Spring Veggie Gardening
As the days lengthen and warm, and visions of a teeming garden float through my mind, I am reminded to not rush the season. There are veggies and herbs that thrive in the cool, unpredictability of spring. We can think about the warm, humid days (and juicy tomatoes) ahead, but need to savor the bright days and cooler nights now.
Cool weather crops (like carrots, beets, peas, lettuce) are sown and crops (like broccoli, cabbage, onions) are transplanted. Spring is about the flush of new growth and in the vegetable garden we can harness that tastiness. Spring greens and perennial herbs are thriving in the cooler soil and freshening our plates and palates.
Now is a great time to plant the hardier herbs like chives, tarragon, mint, oregano, thyme, or parsley. As threat of frost passes mid-month, additional tender herbs can go into the ground as well, such as cilantro and dill. As the days and ground warm even further over the next couple of weeks, warm season herbs like basil, lemongrass, or marjoram can be planted.

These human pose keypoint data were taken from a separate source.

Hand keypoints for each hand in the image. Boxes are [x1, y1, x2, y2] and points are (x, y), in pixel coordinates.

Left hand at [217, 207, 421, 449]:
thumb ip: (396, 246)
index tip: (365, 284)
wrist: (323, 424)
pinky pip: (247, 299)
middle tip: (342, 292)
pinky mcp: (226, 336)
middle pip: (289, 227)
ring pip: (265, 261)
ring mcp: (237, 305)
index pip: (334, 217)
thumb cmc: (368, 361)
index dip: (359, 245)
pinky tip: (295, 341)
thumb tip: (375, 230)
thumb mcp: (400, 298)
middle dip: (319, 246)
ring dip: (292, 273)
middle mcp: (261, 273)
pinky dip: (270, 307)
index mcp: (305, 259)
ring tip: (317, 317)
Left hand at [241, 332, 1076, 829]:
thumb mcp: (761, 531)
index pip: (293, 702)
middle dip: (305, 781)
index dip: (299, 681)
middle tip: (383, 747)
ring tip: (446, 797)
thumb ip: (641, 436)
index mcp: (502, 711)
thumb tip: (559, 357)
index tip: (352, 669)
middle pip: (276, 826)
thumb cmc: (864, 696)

While there are veggies that love the cool spring rains, there are those that do not. And we shouldn’t rush them. Longer days of sunshine are what build heat in the soil and that takes some time. Vegetables that crave heat, like tomatoes and peppers and eggplant, love warm feet too, and the cool soil of in-ground gardens doesn’t promote strong root growth which they need to support healthy foliage and fruit growth. For our region, May tends to be a transition time from late spring slowly into summer. Some years it may be more abrupt than others. But generally, later May finds the soil warming and night temperatures settling, so that is the best time to start planting those warm weather crops.

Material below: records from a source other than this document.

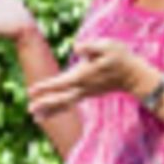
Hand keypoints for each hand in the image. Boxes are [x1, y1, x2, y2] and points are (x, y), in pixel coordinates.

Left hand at [26, 38, 154, 117]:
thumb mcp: (108, 46)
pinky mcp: (87, 93)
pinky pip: (69, 103)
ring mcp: (85, 92)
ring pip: (65, 103)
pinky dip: (58, 109)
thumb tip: (76, 47)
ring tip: (34, 117)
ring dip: (50, 110)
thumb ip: (91, 46)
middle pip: (61, 98)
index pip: (62, 82)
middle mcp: (83, 87)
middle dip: (45, 103)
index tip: (32, 90)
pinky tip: (48, 113)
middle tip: (30, 109)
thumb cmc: (120, 58)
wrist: (133, 76)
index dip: (47, 86)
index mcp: (84, 76)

But if you are anxious for the taste of tomatoes, one way to get a jump on warm-season crops is to plant them in container gardens. Light-weight potting mix will warm up nicely in a pot that sits in the sun, giving those heat-loving plants a leg up on the cooler days and nights. Growing in containers also allows you to manage more closely the watering and fertilizing which can lead to healthy, productive plants. Even if you want to grow your tomatoes in the ground, you can still pot them into slightly larger pots as they grow so when the time is right you can plant a more robust plant in the ground. Tomatoes tend to grow like weeds anyway so this potting on can often be more helpful with plants such as peppers and eggplant. But, in my experience, what tends to make all the difference is the soil temperature. Even little plants planted later into warmer soil will catch up to ones planted earlier.

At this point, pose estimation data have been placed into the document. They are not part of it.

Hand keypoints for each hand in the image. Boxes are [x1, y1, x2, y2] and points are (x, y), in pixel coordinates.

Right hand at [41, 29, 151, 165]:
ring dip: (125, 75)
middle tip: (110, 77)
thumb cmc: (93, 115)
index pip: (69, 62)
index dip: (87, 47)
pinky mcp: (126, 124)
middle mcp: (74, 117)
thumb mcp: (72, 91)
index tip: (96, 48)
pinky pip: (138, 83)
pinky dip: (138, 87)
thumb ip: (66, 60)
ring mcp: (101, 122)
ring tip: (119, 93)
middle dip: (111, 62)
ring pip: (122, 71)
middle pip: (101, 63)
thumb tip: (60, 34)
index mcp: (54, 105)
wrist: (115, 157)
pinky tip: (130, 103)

At both Sargent’s locations, we of course have a tremendous collection of different vegetable and herb plants to help you jump start your veggie garden too.
The rush of early spring planting is over, and we aren’t quite to late-spring planting in the veggie garden yet, so why not sit back and enjoy this short moment in time before the long, hot humid days of summer envelop us. Listen to the birds singing so joyously; admire the fresh greenery all around as trees and shrubs leaf out; wonder at those towering cumulus clouds that develop on warmer days; and feel excitement for the coming summer.